- Selected passage

---

He remained silent, just looking at me with those, “well, go on” eyes. So I went on, satisfying my snark meter’s demands. “It’s like paying someone to have a spiritual experience. I’d rather go read or re-watch General Conference, I can be spiritually uplifted for FREE.”

I’m sure during my entire tirade my husband was silently praying not to be struck by lightning, and Heavenly Father was thinking,

“This one needs an attitude adjustment.” 

Paul very sweetly said nothing and dropped the topic.

A week later, the day before Time Out for Women Cincinnati, I received a phone call from a friend. After we exchanged pleasantries, our conversation went something like this:

“I was hoping I’d be feeling better by this weekend, but I’m really not doing well. Would you like my tickets to Time Out for Women? Catherine is going and you could ride down with her.”


Well, it would be fun to hang out with her, but Jacob has a soccer game Friday, and both he and Em have their last games on Saturday. I’ll talk with my husband and let you know.”

I hopped off the phone and waited for Paul to arrive, all the time thinking that while I might not be that interested in Time Out the opportunity to hang with a good friend would be fun.

My head battled things out.

The snark meter went crazy,

the guilt ramped up

what kind of mom ditches her kids on the LAST games of the season (even if they have attended all the other games so far)?,

and the slight PING of excitement about getting out and away for an extended period of time snuck in.

The snark meter and guilt winning, I pounced on Paul the minute he arrived, most certain he would axe the plan for me and save me from having to make a decision.

After I told him about the available tickets he said, “I think you should go, but I have to work on Saturday.”

---

- Dataset section
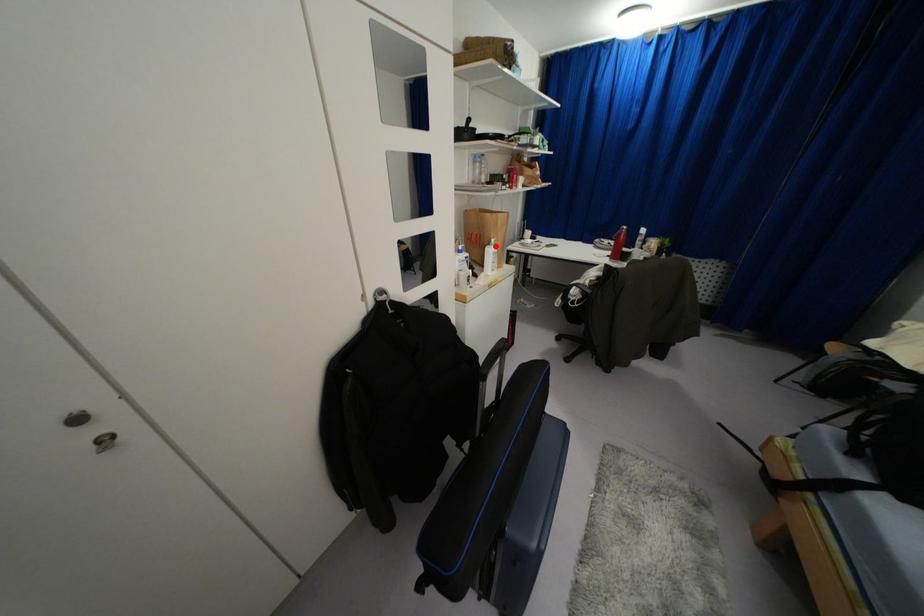
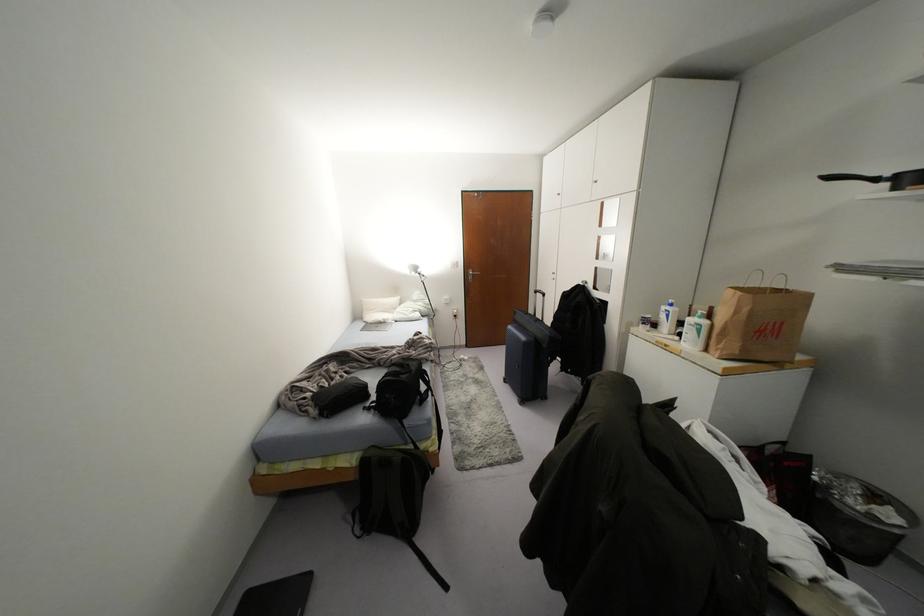
In the second image, find the point that corresponds to the highlighted location in the first image.

(703, 322)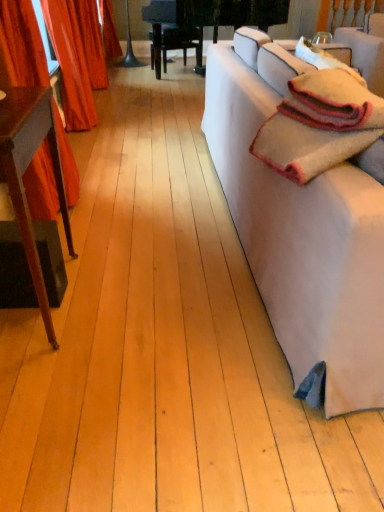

---

- What to do
(a) Which first names of people appear in the passage about Time Out for Women?
(b) Repeat the part of the passage about Time Out for Women starting with "Paul very sweetly" and going on through "battled things out.".
You won't need the listing for this.

- Solutions by task
(a) Paul, Catherine, Jacob, Em

(b)
Paul very sweetly said nothing and dropped the topic.

A week later, the day before Time Out for Women Cincinnati, I received a phone call from a friend. After we exchanged pleasantries, our conversation went something like this:

“I was hoping I’d be feeling better by this weekend, but I’m really not doing well. Would you like my tickets to Time Out for Women? Catherine is going and you could ride down with her.”


Well, it would be fun to hang out with her, but Jacob has a soccer game Friday, and both he and Em have their last games on Saturday. I’ll talk with my husband and let you know.”

I hopped off the phone and waited for Paul to arrive, all the time thinking that while I might not be that interested in Time Out the opportunity to hang with a good friend would be fun.

My head battled things out.